De acordo com os dados divulgados esta quarta-feira pelo Instituto Nacional de Estatística (INE), a prestação média foi de 361 euros em junho, o que reflete um aumento de nove euros face a maio. Em comparação com junho do ano passado, contabilizou-se um aumento homólogo de 38,3%.
Do valor total (361 euros), 192 euros (53%) são referentes ao pagamento de juros, ao passo que os restantes 169 euros (47%) correspondem ao capital amortizado.
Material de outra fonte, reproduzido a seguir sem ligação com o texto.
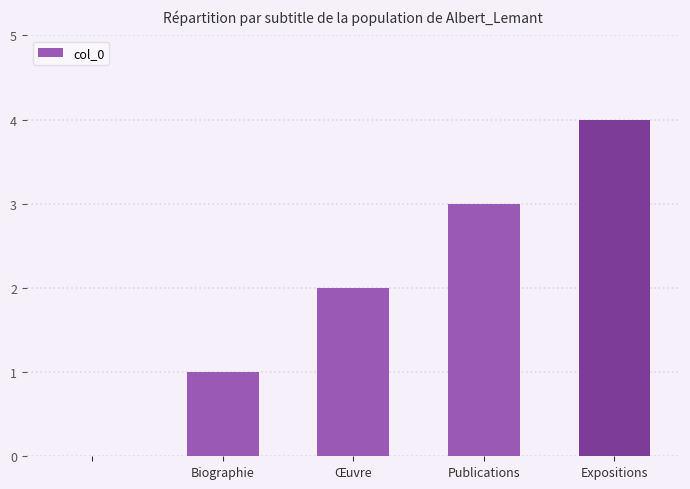

Count the values in the range 1 to 3.

3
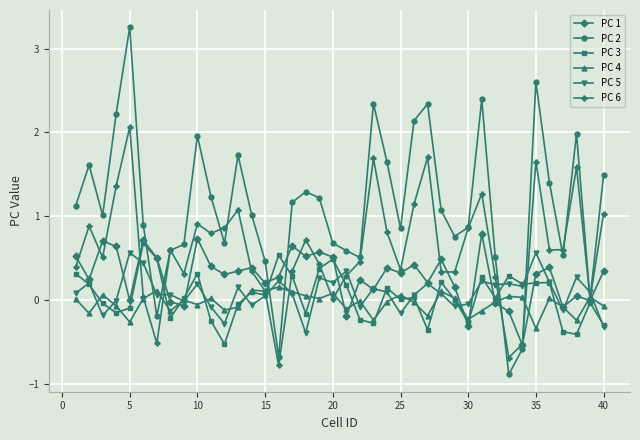

Rank the series by their maximum value, from highest to lowest.

PC 2, PC 6, PC 1, PC 3, PC 5, PC 4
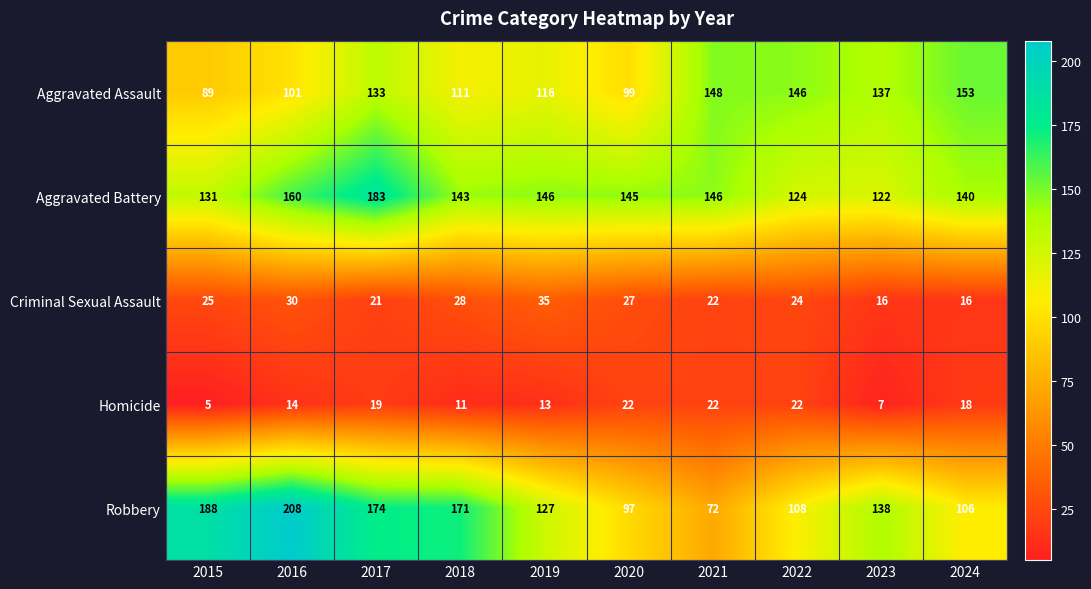

Which series has the largest range (max minus min)?

Robbery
De referir que, em junho de 2022, a componente de juros representava apenas 16% do valor médio da prestação (261 euros)
Olhando unicamente aos contratos celebrados nos últimos três meses, o valor médio da prestação subiu 18 euros em junho, face ao mês anterior, até aos 609 euros (mais 48,9% do que no mesmo mês de 2022).
O capital médio em dívida subiu 127 euros para a totalidade dos contratos face a maio e está agora em 63.296 euros. Para os contratos celebrados nos últimos três meses, o montante médio em dívida alcançou os 122.570 euros, uma redução de 1.495 euros face a maio.